Improving Hypertension Control: Impact of Computer Feedback and Physician Education

Two interventions designed to help physicians manage hypertensive patients were evaluated in a controlled trial: 1) computer-generated feedback to facilitate identification of poorly controlled patients; and 2) a physician education program on clinical management strategies, emphasizing patient compliance. Four physician practice teams received either computer feedback, the education program, both, or neither. Feedback team physicians received seven monthly listings of the latest visits and blood pressures of their hypertensive patients. The self-administered learning program included written clinical simulations and associated didactic material. Experimental and control physicians were similar in baseline knowledge, patient mix and level of training. All feedback team physicians requested appointments for listed patients, and their patients made twice as many visits as control patients during the intervention period (p < 0.05).

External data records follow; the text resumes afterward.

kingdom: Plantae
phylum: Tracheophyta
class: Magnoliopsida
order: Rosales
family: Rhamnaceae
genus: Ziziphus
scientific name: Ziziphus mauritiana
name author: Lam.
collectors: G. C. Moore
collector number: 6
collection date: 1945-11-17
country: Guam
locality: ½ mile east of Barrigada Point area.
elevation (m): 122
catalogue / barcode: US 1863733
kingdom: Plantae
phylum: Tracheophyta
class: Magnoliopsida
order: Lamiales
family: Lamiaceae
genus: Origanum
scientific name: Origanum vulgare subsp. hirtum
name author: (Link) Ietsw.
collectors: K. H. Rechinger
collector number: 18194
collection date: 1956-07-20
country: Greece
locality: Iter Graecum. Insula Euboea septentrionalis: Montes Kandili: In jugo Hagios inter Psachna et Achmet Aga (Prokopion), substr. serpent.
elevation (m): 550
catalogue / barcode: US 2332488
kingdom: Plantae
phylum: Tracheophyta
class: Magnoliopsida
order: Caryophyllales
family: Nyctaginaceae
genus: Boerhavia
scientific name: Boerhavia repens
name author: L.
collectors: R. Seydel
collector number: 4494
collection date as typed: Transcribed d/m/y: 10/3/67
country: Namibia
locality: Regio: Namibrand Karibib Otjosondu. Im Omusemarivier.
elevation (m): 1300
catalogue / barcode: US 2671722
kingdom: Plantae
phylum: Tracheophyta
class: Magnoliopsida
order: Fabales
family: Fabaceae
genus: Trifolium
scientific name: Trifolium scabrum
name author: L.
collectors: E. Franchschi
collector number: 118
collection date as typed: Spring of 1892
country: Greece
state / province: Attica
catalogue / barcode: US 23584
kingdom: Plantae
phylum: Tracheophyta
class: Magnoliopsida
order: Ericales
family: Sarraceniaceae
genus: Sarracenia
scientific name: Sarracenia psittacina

Education team physicians showed significant gains on a content-specific post-intervention test: mean score 84 per cent compared with 74 per cent for the control group (p < 0.005). All patient groups showed improvement in blood pressure over the study period. However, no differences between intervention teams could be detected (p > 0.20). The probability of missing a 10 mm interteam difference in outcome diastolic pressure was 1 per cent (power of 0.99). Strategies for further improvement in outpatient hypertension management may need to come from outside the traditional medical model.